BOOK FIVE: 1806 - 07
After his interview with his wife Pierre left for Petersburg. At the Torzhok post station, either there were no horses or the postmaster would not supply them. Pierre was obliged to wait. Without undressing, he lay down on the leather sofa in front of a round table, put his big feet in their overboots on the table, and began to reflect.
"Will you have the portmanteaus brought in? And a bed got ready, and tea?" asked his valet.
Pierre gave no answer, for he neither heard nor saw anything. He had begun to think of the last station and was still pondering on the same question- one so important that he took no notice of what went on around him. Not only was he indifferent as to whether he got to Petersburg earlier or later, or whether he secured accommodation at this station, but compared to the thoughts that now occupied him it was a matter of indifference whether he remained there for a few hours or for the rest of his life.
The postmaster, his wife, the valet, and a peasant woman selling Torzhok embroidery came into the room offering their services. Without changing his careless attitude, Pierre looked at them over his spectacles unable to understand what they wanted or how they could go on living without having solved the problems that so absorbed him. He had been engrossed by the same thoughts ever since the day he returned from Sokolniki after the duel and had spent that first agonizing, sleepless night. But now, in the solitude of the journey, they seized him with special force. No matter what he thought about, he always returned to these same questions which he could not solve and yet could not cease to ask himself. It was as if the thread of the chief screw which held his life together were stripped, so that the screw could not get in or out, but went on turning uselessly in the same place.

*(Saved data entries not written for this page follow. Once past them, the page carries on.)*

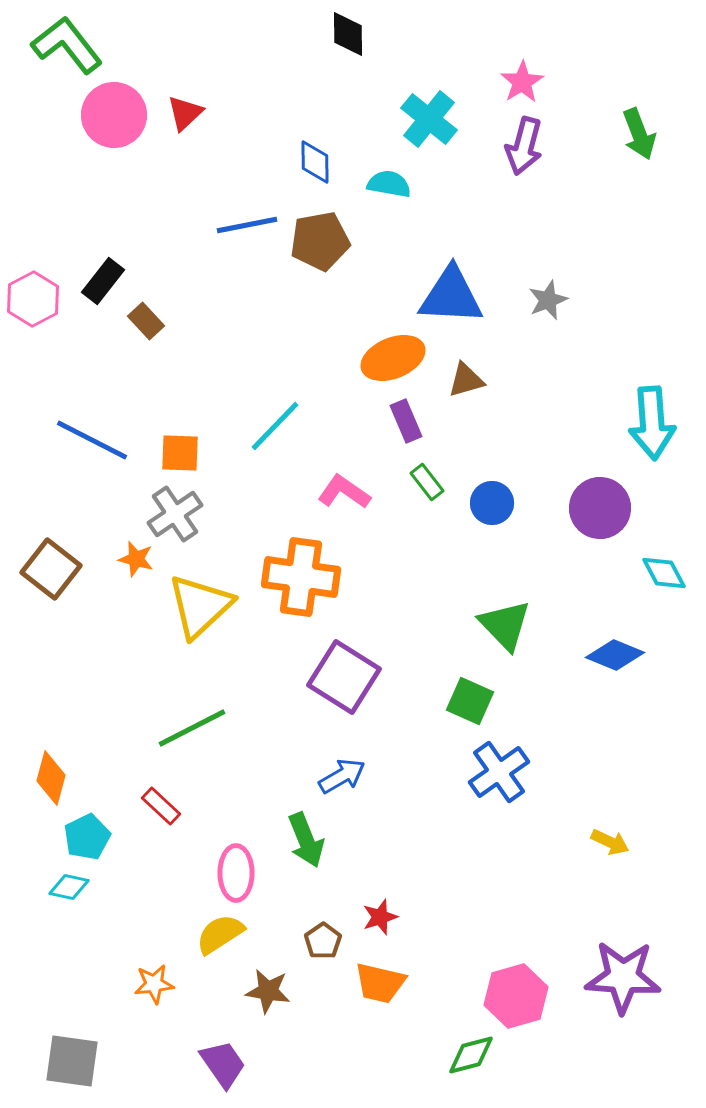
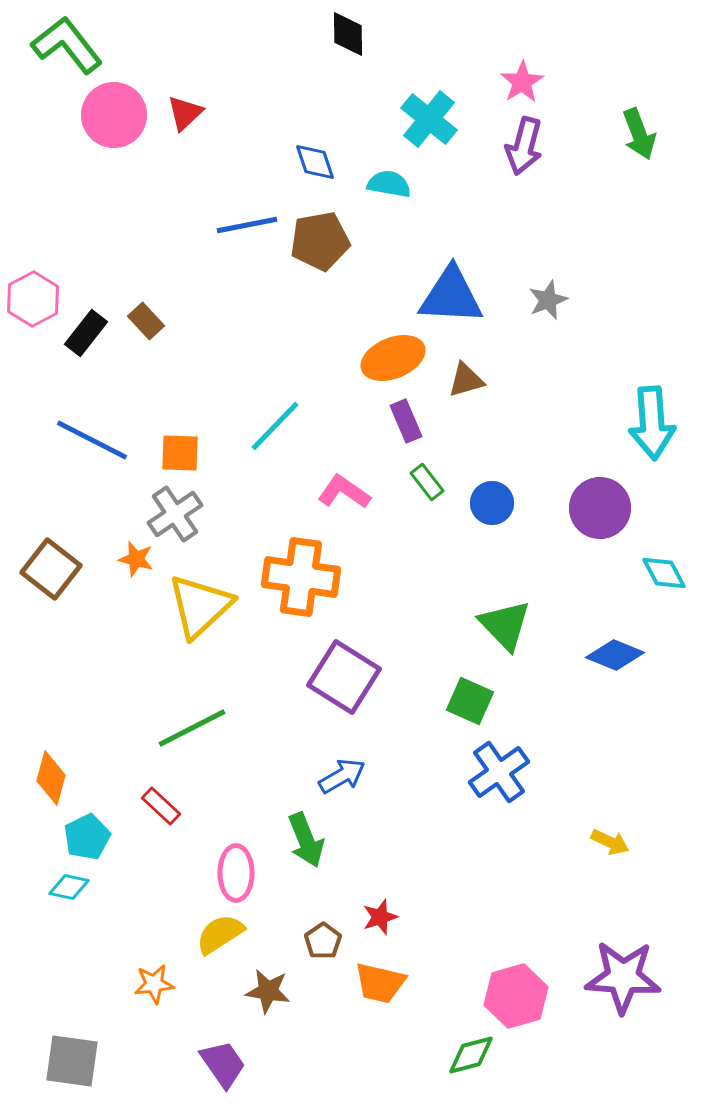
blue diamond at (315, 162): rotated 18 degrees counterclockwise
black rectangle at (103, 281): moved 17 px left, 52 px down
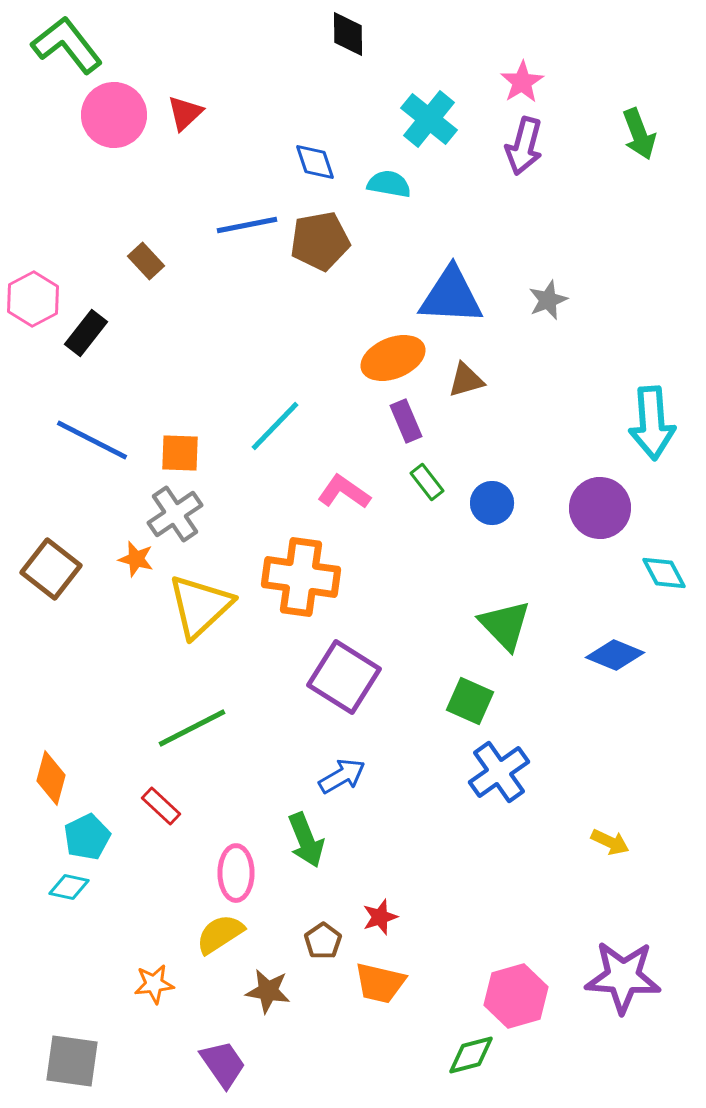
brown rectangle at (146, 321): moved 60 px up
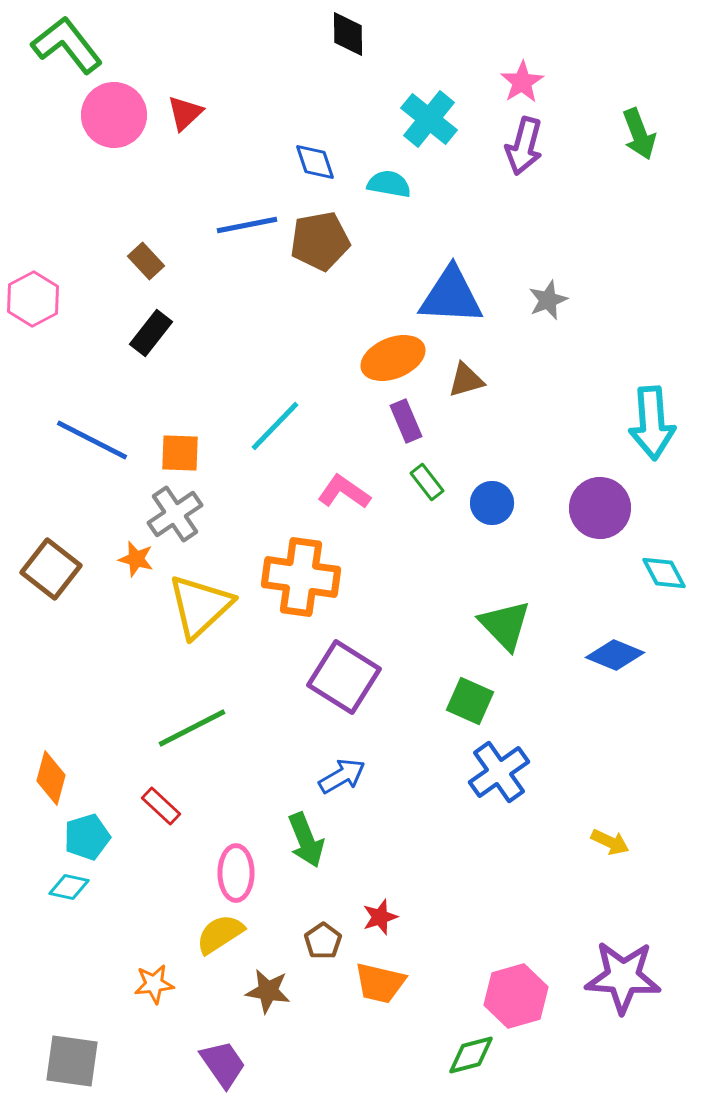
black rectangle at (86, 333): moved 65 px right
cyan pentagon at (87, 837): rotated 9 degrees clockwise
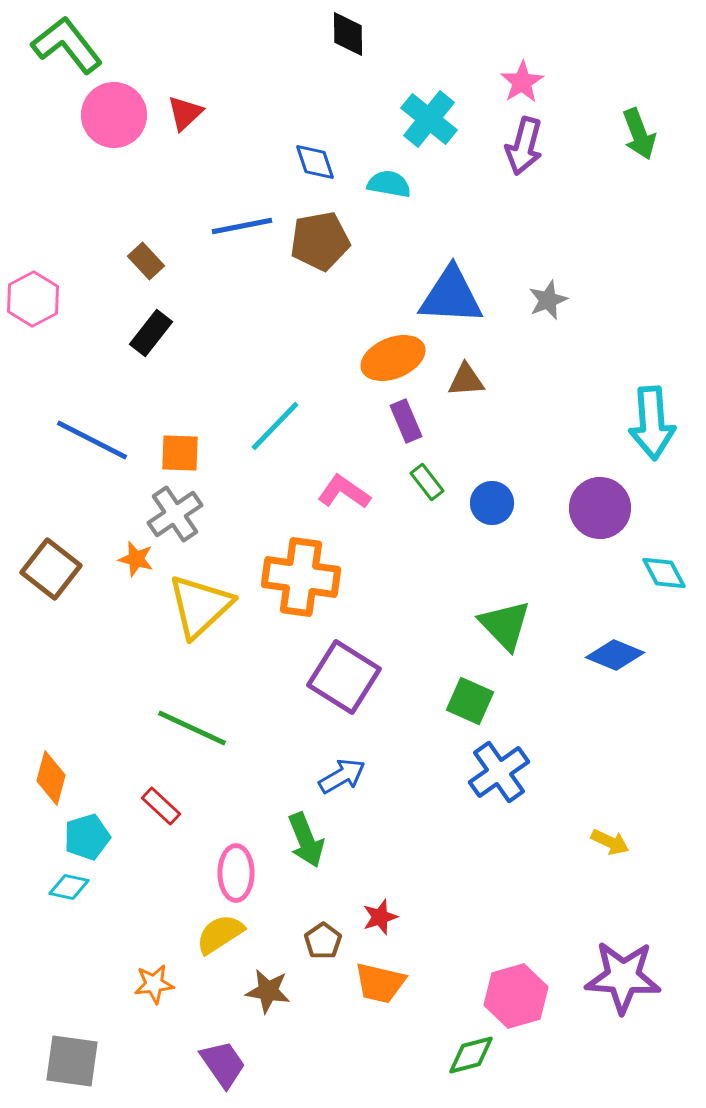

The postmaster came in and began obsequiously to beg his excellency to wait only two hours, when, come what might, he would let his excellency have the courier horses. It was plain that he was lying and only wanted to get more money from the traveler.
"Is this good or bad?" Pierre asked himself. "It is good for me, bad for another traveler, and for himself it's unavoidable, because he needs money for food; the man said an officer had once given him a thrashing for letting a private traveler have the courier horses. But the officer thrashed him because he had to get on as quickly as possible. And I," continued Pierre, "shot Dolokhov because I considered myself injured, and Louis XVI was executed because they considered him a criminal, and a year later they executed those who executed him- also for some reason. What is bad? What is good? What should one love and what hate? What does one live for? And what am I? What is life, and what is death? What power governs all?"
There was no answer to any of these questions, except one, and that not a logical answer and not at all a reply to them. The answer was: "You'll die and all will end. You'll die and know all, or cease asking." But dying was also dreadful.
The Torzhok peddler woman, in a whining voice, went on offering her wares, especially a pair of goatskin slippers. "I have hundreds of rubles I don't know what to do with, and she stands in her tattered cloak looking timidly at me," he thought. "And what does she want the money for? As if that money could add a hair's breadth to happiness or peace of mind. Can anything in the world make her or me less a prey to evil and death?- death which ends all and must come today or tomorrow- at any rate, in an instant as compared with eternity." And again he twisted the screw with the stripped thread, and again it turned uselessly in the same place.